Almost any argument for a second lefty in the pen accepts the premise that there is a need for a second lefty in the pen. If your right handed pitchers are able to retire left handed batters or your left handed pitchers just aren't very good ... then you probably don't want two lefties in the pen.
That's not really the problem the Cardinals have. While Sam Freeman has pitched himself into obscurity in Memphis, two left handed starters have picked up where they left off. Tyler Lyons and John Gast are both pitching well in Memphis. Lyons has seen his strikeout rate dip this season but his overall numbers remain solid and in line with his previous efforts. John Gast started the season with 32 scoreless innings and the best strikeout rate since 2010.
Gast has the more impressive fastball and a little better stuff overall but Lyons has clearly better control of his arsenal. It's the first time since Jaime Garcia that the Cardinals have seen home grown lefties have sustained success in the minors that lets them project as major league players. (I was never a Sam Freeman believer after seeing him in Springfield.) Whether there's a spot on the club for them -- and whether that spot is in the rotation (unlikely) or bullpen -- remains to be seen.
Are the top Memphis prospects ready?
If you're looking for prospects in Memphis, three names stand out. Well, one name really stands out and then there are two other good prospects. Oscar Taveras, Kolten Wong and Michael Wacha all constitute the upper rankings of Cardinal prospect lists.
Taveras is playing well, which, given his history, is kind of boring. With a slower than usual adjustment to the league, Taveras finds himself with a good but not elite power output and a good but not elite wOBA as a result. None of this damages the ranking of Taveras or his evaluation as one of the best players in the minors but there's little compelling reason to think a Taveras arrival is imminent.

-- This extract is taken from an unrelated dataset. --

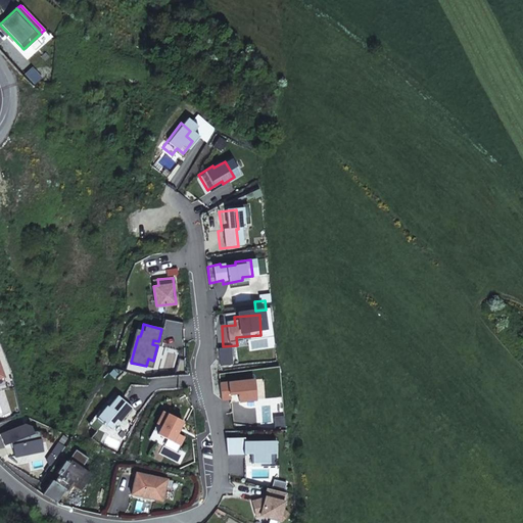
[(128,353),(133,354),(138,336),(140,336),(142,330),(135,328),(128,353)]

Kolten Wong on the other hand has been off to a quite poor start. Wong's seen a modest walk rate plummet in 2013 to dangerously low levels. The case for Wong has always been one couched more in scouting reports than a compelling statistical case. More difficult to quantify qualities like defense and speed and baserunning are an important part of Wong's prospect resume. It's concerning to see his numbers dip overall but until the scouting reports start to turn, it's too early to get worked up.
Meanwhile, Michael Wacha has come up hard against the reality of professional baseball as a starter this season. Wacha's strikeout rates from 2012 as a reliever have fallen to a mediocre 5.31 K/9 in Memphis. It's a testament to Wacha's performance last year that he's mentioned in the same arena as Taveras and Wong a year after being drafted.
So for the moment, the Cardinals elite, blue-chip prospects have stalled a bit in Memphis. There's less heralded help to be found but the club doesn't have a player ready to come up that would radically alter the construction of the major league team.
Which, when your in first place with the best record in baseball, is probably okay.